| EXERCISE PROMPT |
The result should be the lines from the one holding "table_cell [394, 336, 731, 362]" to the end of the records below, repeated exactly. No pictures.

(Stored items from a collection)
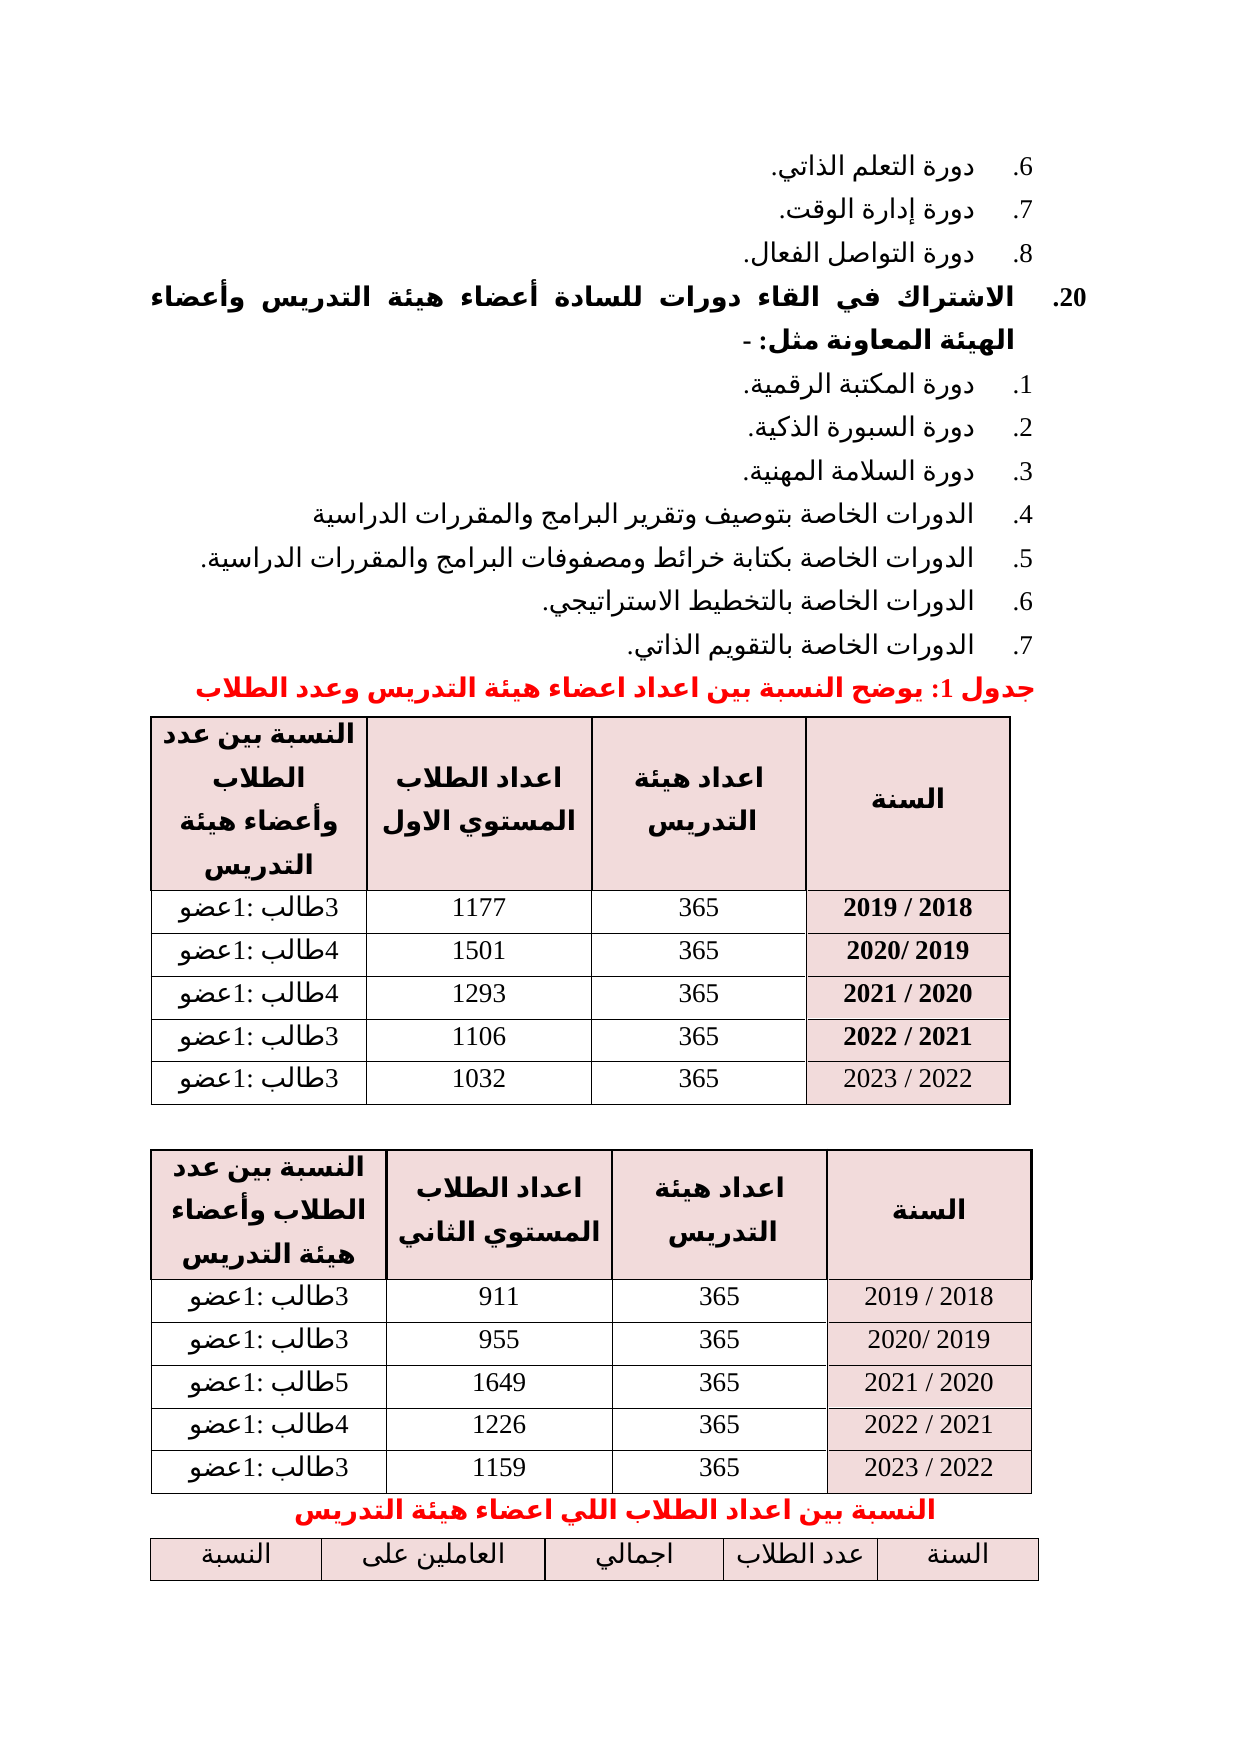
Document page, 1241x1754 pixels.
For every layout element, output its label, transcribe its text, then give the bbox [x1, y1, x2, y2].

table_cell 1159 [387, 1451, 612, 1493]
table_header السنة [828, 1151, 1030, 1279]
table_cell 1106 [367, 1020, 591, 1061]
list الدورات الخاصة بكتابة خرائط ومصفوفات البرامج والمقررات الدراسية. [150, 542, 1012, 573]
table_cell 365 [592, 891, 806, 933]
table_cell 2022 / 2023 [828, 1451, 1031, 1493]
table_cell 5طالب :1عضو [152, 1366, 386, 1407]
text النسبة بين اعداد الطلاب اللي اعضاء هيئة التدريس [150, 1494, 1081, 1525]
list دورة المكتبة الرقمية. [150, 368, 1012, 399]
list الدورات الخاصة بتوصيف وتقرير البرامج والمقررات الدراسية [150, 498, 1012, 529]
table_cell 1226 [387, 1409, 612, 1450]
table_cell 3طالب :1عضو [152, 1020, 366, 1061]
table_cell 3طالب :1عضو [152, 1451, 386, 1493]
table_header اعداد الطلاب المستوي الثاني [388, 1151, 611, 1279]
list دورة السبورة الذكية. [150, 411, 1012, 442]
table_cell 365 [592, 1019, 806, 1061]
table_cell 911 [387, 1280, 612, 1322]
table_cell 1501 [367, 934, 591, 976]
table_cell 2019 /2020 [828, 1323, 1031, 1365]
table_cell 4طالب :1عضو [152, 934, 366, 976]
table_cell 2019 /2020 [807, 934, 1009, 976]
table_cell 3طالب :1عضو [152, 1280, 386, 1322]
table_cell 955 [387, 1323, 612, 1365]
table_cell 365 [613, 1322, 827, 1365]
table_cell 1293 [367, 977, 591, 1018]
table_cell 365 [592, 1061, 806, 1104]
table_cell 365 [613, 1450, 827, 1493]
table_header السنة [878, 1539, 1038, 1580]
table_cell 1649 [387, 1366, 612, 1407]
table_cell 2020 / 2021 [828, 1366, 1031, 1407]
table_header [322, 1539, 544, 1580]
table_cell 2022 / 2023 [807, 1062, 1009, 1104]
text جدول 1: يوضح النسبة بين اعداد اعضاء هيئة التدريس وعدد الطلاب [150, 672, 1081, 704]
table_header اجمالي الأعضاء [546, 1539, 723, 1580]
table_cell 2021 / 2022 [807, 1020, 1009, 1061]
table_cell 2018 / 2019 [807, 891, 1009, 933]
table_header اعداد هيئة التدريس [593, 718, 805, 890]
table_header النسبة بين عدد الطلاب وأعضاء هيئة التدريس [152, 1151, 385, 1279]
table_cell 365 [613, 1280, 827, 1322]
list دورة التعلم الذاتي. [150, 150, 1012, 181]
table_cell 1177 [367, 891, 591, 933]
list دورة السلامة المهنية. [150, 455, 1012, 486]
table_header السنة [807, 718, 1009, 890]
table_cell 4طالب :1عضو [152, 977, 366, 1018]
table_cell 365 [592, 976, 806, 1018]
table_cell 3طالب :1عضو [152, 1323, 386, 1365]
table_cell 2020 / 2021 [807, 977, 1009, 1018]
list دورة التواصل الفعال. [150, 237, 1012, 268]
table_cell 1032 [367, 1062, 591, 1104]
table_cell 2018 / 2019 [828, 1280, 1031, 1322]
list دورة إدارة الوقت. [150, 193, 1012, 225]
table_header اعداد الطلاب المستوي الاول [368, 718, 591, 890]
table_cell 4طالب :1عضو [152, 1409, 386, 1450]
table_header النسبة [151, 1539, 321, 1580]
list الاشتراك في القاء دورات للسادة أعضاء هيئة التدريس وأعضاء الهيئة المعاونة مثل: - [150, 281, 1053, 355]
table_cell 365 [592, 933, 806, 976]
table_header عدد الطلاب [724, 1539, 877, 1580]
table_header اعداد هيئة التدريس [613, 1151, 826, 1279]
list الدورات الخاصة بالتخطيط الاستراتيجي. [150, 585, 1012, 617]
table_cell 3طالب :1عضو [152, 1062, 366, 1104]
list الدورات الخاصة بالتقويم الذاتي. [150, 629, 1012, 660]
table_cell 2021 / 2022 [828, 1409, 1031, 1450]
table_cell 365 [613, 1408, 827, 1450]
table_cell 365 [613, 1365, 827, 1407]
table_cell 3طالب :1عضو [152, 891, 366, 933]
table_header النسبة بين عدد الطلاب وأعضاء هيئة التدريس [152, 718, 366, 890]
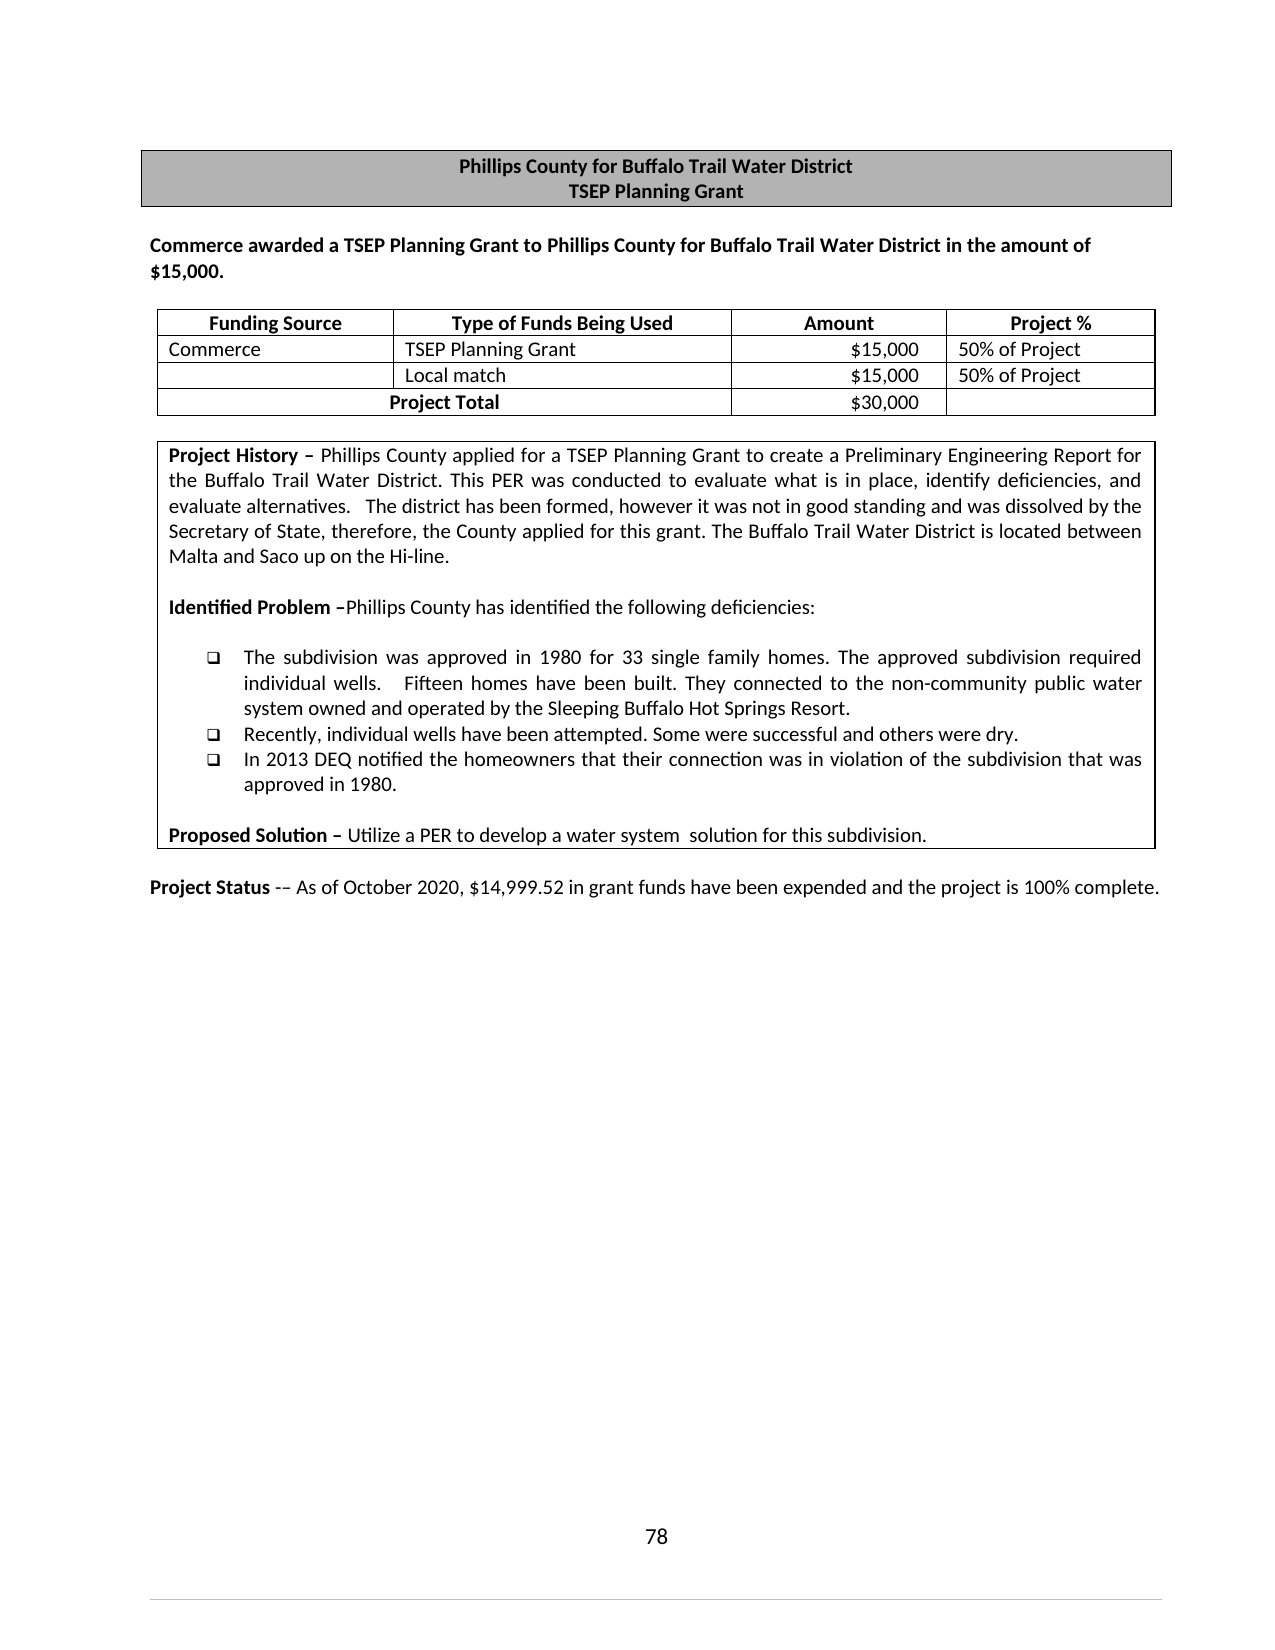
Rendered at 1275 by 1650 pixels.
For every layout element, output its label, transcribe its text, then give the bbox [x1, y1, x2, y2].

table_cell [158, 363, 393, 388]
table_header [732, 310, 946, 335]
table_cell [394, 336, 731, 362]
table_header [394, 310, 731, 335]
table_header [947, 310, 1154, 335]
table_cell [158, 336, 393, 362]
text Phillips County for Buffalo Trail Water District [142, 151, 1171, 175]
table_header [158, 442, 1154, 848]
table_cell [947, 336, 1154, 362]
text TSEP Planning Grant [142, 175, 1171, 206]
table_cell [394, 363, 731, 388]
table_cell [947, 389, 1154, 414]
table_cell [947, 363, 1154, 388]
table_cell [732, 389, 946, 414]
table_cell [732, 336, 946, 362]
text Commerce awarded a TSEP Planning Grant to Phillips County for Buffalo Trail Water District in the amount of $15,000. [150, 232, 1162, 283]
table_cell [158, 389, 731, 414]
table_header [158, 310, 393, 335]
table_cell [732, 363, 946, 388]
text Project Status -– As of October 2020, $14,999.52 in grant funds have been expended and the project is 100% complete. [150, 874, 1162, 900]
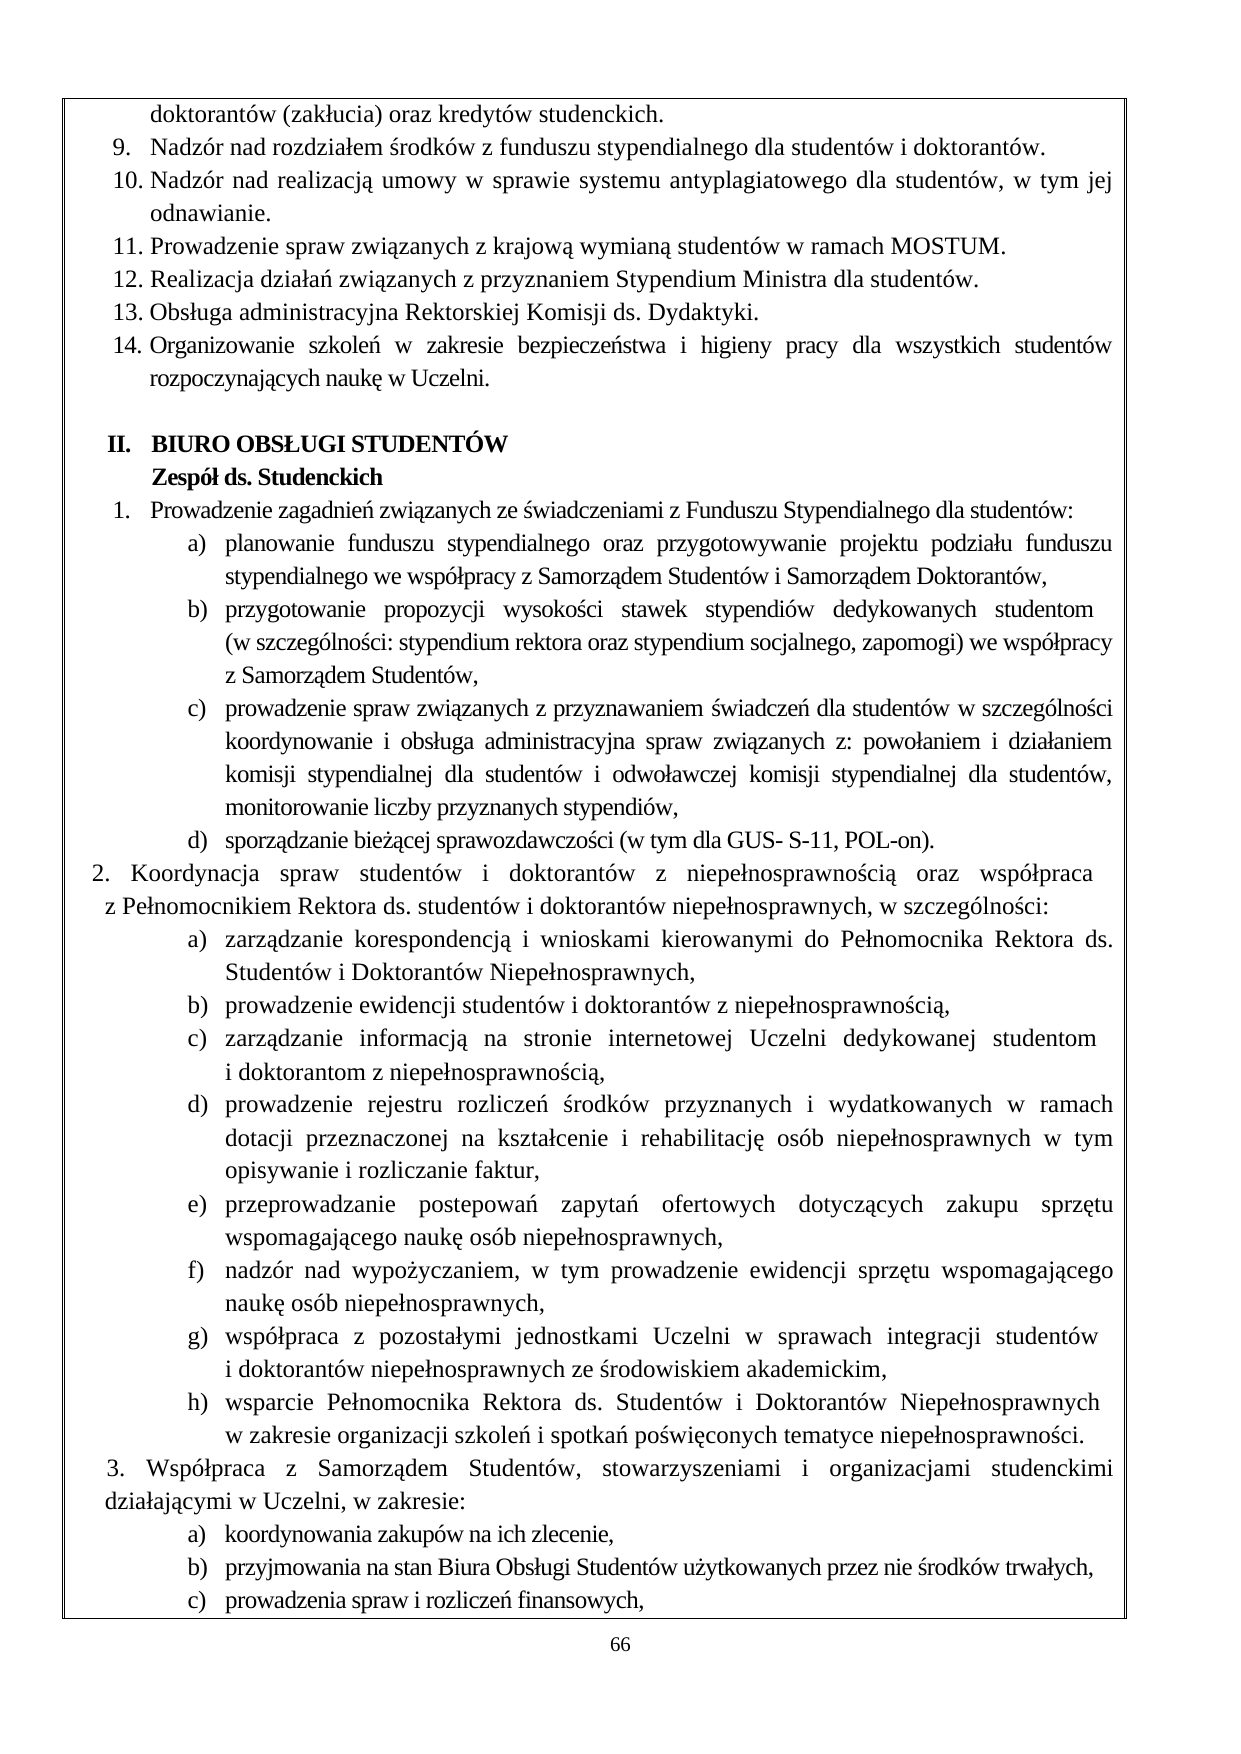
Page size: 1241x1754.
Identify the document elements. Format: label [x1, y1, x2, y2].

table_cell [65, 99, 1124, 1618]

| WRITTEN ANSWER |
table_cell [394, 336, 731, 362]
table_header [394, 310, 731, 335]
table_header [947, 310, 1154, 335]
table_cell [158, 336, 393, 362]
text Phillips County for Buffalo Trail Water District [142, 151, 1171, 175]
table_header [158, 442, 1154, 848]
table_cell [947, 336, 1154, 362]
text TSEP Planning Grant [142, 175, 1171, 206]
table_cell [394, 363, 731, 388]
table_cell [947, 389, 1154, 414]
table_cell [947, 363, 1154, 388]
table_cell [732, 389, 946, 414]
table_cell [732, 336, 946, 362]
text Commerce awarded a TSEP Planning Grant to Phillips County for Buffalo Trail Water District in the amount of $15,000. [150, 232, 1162, 283]
table_cell [158, 389, 731, 414]
table_header [158, 310, 393, 335]
table_cell [732, 363, 946, 388]
text Project Status -– As of October 2020, $14,999.52 in grant funds have been expended and the project is 100% complete. [150, 874, 1162, 900]
Page size: 1241x1754.
Identify the document elements. Format: label [x1, y1, x2, y2].

table_cell [65, 99, 1124, 1618]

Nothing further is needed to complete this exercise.